Figure 5 – Japan Business Sentiment Has Leveled Off from 1-Year Highs but Still Remains Positive
U.S. Growth Leads All Styles and Sectors
U.S. Small Caps and Growth Stocks (Figure 6a and 6b)continue to benefit from a growth environment that is perceived to be the domain of a handful of highly profitable companies and high growth prospects that have attracted the lion-share of investor capital.
Figures 6a and 6b - U.S. Small Cap and Growth Outperformed Large Caps and Value
As has been the case for much of the year, U.S. technology led all major sectors (Figure 7) followed by consumer discretionary and health care. Late state cyclicals such as industrials, materials, and energy lagged.
Figure 7 – Technology Leads All Major Sectors in August
Among major factors (Figure 8), ‘Momentum’ and ‘Quality’ outperformed ‘Value’ and ‘High Dividend’. It’s been a growth investors market for most of the year with value and dividend focused investors lagging.
Figure 8 – Momentum and Quality Outperform Value and Dividend
There is no denying that the U.S. is experiencing a growth phase much different from the rest of the world.

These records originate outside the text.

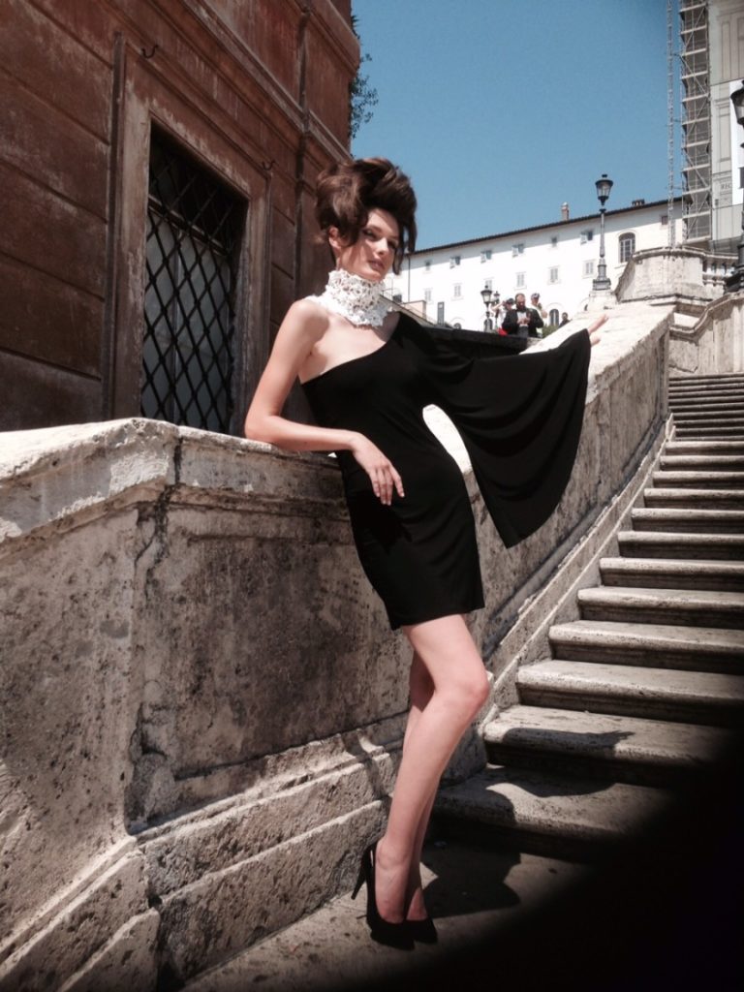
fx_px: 946
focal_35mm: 33
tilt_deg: +4.8
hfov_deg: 42.9
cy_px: 496
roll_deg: -2.3
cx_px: 372
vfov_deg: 55.4
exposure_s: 1/1290
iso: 50
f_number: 2.4
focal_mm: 4.12
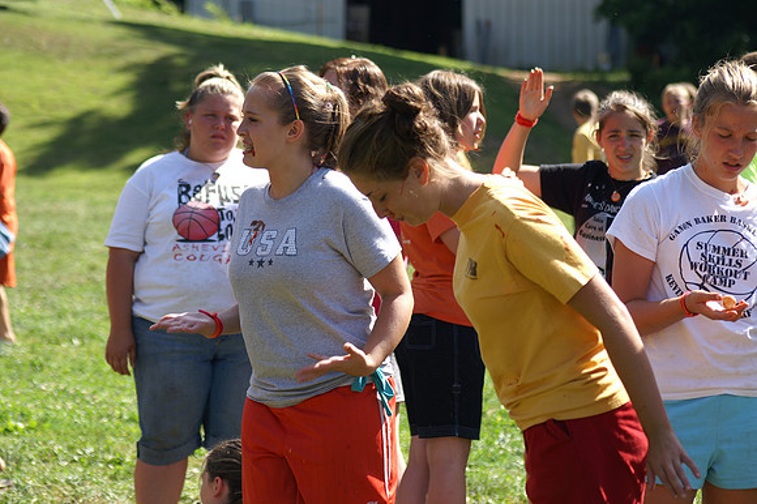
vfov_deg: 10.1
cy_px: 252
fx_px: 2837
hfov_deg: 15.2
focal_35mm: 135
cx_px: 378
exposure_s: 1/400
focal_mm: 90
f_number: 5
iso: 100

Despite trade war rhetoric, plans for future capital spending expenditures (Figure 9) remain at elevated levels
Figure 9 – Future Capital Spending Sentiment Remains at High Levels
And despite higher interest rates, U.S. financial conditions have sharply recovered from the second quarter while financial stress has declined (Figure 10).

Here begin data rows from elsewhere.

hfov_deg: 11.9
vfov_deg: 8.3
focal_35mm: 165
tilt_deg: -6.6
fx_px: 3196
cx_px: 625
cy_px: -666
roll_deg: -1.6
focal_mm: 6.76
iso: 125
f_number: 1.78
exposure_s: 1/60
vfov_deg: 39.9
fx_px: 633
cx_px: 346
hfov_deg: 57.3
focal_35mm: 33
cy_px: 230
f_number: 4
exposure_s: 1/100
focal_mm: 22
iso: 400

Figure 10 – Easing Financial Conditions Provide More Tailwinds for U.S. Growth
Regardless of U.S. political sentiment, the U.S. remains in the growth driver’s seat, leaving much of the world behind (which will only get exasperated should more trade tariffs be imposed). Perhaps the Trump Administration realizes this and is willing to press forward on trade tariffs in order to ‘cut a better deal.’ Investors have recognized the disparity in growth prospects between the U.S. and the rest of the world which has shown up in the disparity in relative stock market performance.